§ TASK DESCRIPTION
Copy every one of the entries below line for line, without changing a single character.

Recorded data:
——————

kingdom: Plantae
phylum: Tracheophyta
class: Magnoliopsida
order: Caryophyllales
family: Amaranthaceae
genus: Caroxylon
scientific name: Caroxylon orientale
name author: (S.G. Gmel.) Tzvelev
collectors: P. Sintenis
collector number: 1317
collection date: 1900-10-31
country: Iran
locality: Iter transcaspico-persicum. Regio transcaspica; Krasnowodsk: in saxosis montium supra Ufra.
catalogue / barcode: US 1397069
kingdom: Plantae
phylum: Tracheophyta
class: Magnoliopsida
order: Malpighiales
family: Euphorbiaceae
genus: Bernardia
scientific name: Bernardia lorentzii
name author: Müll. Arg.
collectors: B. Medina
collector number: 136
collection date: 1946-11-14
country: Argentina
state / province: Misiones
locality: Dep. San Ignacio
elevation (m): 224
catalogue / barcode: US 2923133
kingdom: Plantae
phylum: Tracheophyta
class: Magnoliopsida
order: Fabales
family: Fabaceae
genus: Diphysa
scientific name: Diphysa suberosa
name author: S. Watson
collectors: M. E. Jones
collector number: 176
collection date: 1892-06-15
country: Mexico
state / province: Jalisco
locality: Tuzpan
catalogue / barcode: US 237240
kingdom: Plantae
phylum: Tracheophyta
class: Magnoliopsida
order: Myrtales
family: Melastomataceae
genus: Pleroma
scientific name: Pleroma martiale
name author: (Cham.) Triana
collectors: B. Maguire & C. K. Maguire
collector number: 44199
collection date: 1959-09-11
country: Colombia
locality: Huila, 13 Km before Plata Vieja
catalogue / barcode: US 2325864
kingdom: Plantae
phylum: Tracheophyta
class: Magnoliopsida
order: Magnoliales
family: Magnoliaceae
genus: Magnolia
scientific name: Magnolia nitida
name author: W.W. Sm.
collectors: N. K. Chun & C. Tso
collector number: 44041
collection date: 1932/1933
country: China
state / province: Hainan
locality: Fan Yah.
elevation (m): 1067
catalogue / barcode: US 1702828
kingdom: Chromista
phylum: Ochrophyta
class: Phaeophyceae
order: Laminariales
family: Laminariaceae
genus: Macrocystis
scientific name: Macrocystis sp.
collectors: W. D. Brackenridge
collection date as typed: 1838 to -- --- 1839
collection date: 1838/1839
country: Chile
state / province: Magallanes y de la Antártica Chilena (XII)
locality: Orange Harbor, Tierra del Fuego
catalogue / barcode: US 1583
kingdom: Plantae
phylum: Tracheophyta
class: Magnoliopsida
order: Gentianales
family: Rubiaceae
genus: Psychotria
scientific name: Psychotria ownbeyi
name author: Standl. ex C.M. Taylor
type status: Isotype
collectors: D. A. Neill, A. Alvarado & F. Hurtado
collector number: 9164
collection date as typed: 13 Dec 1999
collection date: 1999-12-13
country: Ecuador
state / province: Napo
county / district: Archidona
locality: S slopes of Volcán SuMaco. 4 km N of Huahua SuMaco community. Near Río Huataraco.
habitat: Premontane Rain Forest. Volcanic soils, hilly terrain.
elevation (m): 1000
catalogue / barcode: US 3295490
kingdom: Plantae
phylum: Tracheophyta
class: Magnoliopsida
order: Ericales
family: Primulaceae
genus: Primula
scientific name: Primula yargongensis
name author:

——————

§ THE SOLUTION
kingdom: Plantae
phylum: Tracheophyta
class: Magnoliopsida
order: Caryophyllales
family: Amaranthaceae
genus: Caroxylon
scientific name: Caroxylon orientale
name author: (S.G. Gmel.) Tzvelev
collectors: P. Sintenis
collector number: 1317
collection date: 1900-10-31
country: Iran
locality: Iter transcaspico-persicum. Regio transcaspica; Krasnowodsk: in saxosis montium supra Ufra.
catalogue / barcode: US 1397069
kingdom: Plantae
phylum: Tracheophyta
class: Magnoliopsida
order: Malpighiales
family: Euphorbiaceae
genus: Bernardia
scientific name: Bernardia lorentzii
name author: Müll. Arg.
collectors: B. Medina
collector number: 136
collection date: 1946-11-14
country: Argentina
state / province: Misiones
locality: Dep. San Ignacio
elevation (m): 224
catalogue / barcode: US 2923133
kingdom: Plantae
phylum: Tracheophyta
class: Magnoliopsida
order: Fabales
family: Fabaceae
genus: Diphysa
scientific name: Diphysa suberosa
name author: S. Watson
collectors: M. E. Jones
collector number: 176
collection date: 1892-06-15
country: Mexico
state / province: Jalisco
locality: Tuzpan
catalogue / barcode: US 237240
kingdom: Plantae
phylum: Tracheophyta
class: Magnoliopsida
order: Myrtales
family: Melastomataceae
genus: Pleroma
scientific name: Pleroma martiale
name author: (Cham.) Triana
collectors: B. Maguire & C. K. Maguire
collector number: 44199
collection date: 1959-09-11
country: Colombia
locality: Huila, 13 Km before Plata Vieja
catalogue / barcode: US 2325864
kingdom: Plantae
phylum: Tracheophyta
class: Magnoliopsida
order: Magnoliales
family: Magnoliaceae
genus: Magnolia
scientific name: Magnolia nitida
name author: W.W. Sm.
collectors: N. K. Chun & C. Tso
collector number: 44041
collection date: 1932/1933
country: China
state / province: Hainan
locality: Fan Yah.
elevation (m): 1067
catalogue / barcode: US 1702828
kingdom: Chromista
phylum: Ochrophyta
class: Phaeophyceae
order: Laminariales
family: Laminariaceae
genus: Macrocystis
scientific name: Macrocystis sp.
collectors: W. D. Brackenridge
collection date as typed: 1838 to -- --- 1839
collection date: 1838/1839
country: Chile
state / province: Magallanes y de la Antártica Chilena (XII)
locality: Orange Harbor, Tierra del Fuego
catalogue / barcode: US 1583
kingdom: Plantae
phylum: Tracheophyta
class: Magnoliopsida
order: Gentianales
family: Rubiaceae
genus: Psychotria
scientific name: Psychotria ownbeyi
name author: Standl. ex C.M. Taylor
type status: Isotype
collectors: D. A. Neill, A. Alvarado & F. Hurtado
collector number: 9164
collection date as typed: 13 Dec 1999
collection date: 1999-12-13
country: Ecuador
state / province: Napo
county / district: Archidona
locality: S slopes of Volcán SuMaco. 4 km N of Huahua SuMaco community. Near Río Huataraco.
habitat: Premontane Rain Forest. Volcanic soils, hilly terrain.
elevation (m): 1000
catalogue / barcode: US 3295490
kingdom: Plantae
phylum: Tracheophyta
class: Magnoliopsida
order: Ericales
family: Primulaceae
genus: Primula
scientific name: Primula yargongensis
name author:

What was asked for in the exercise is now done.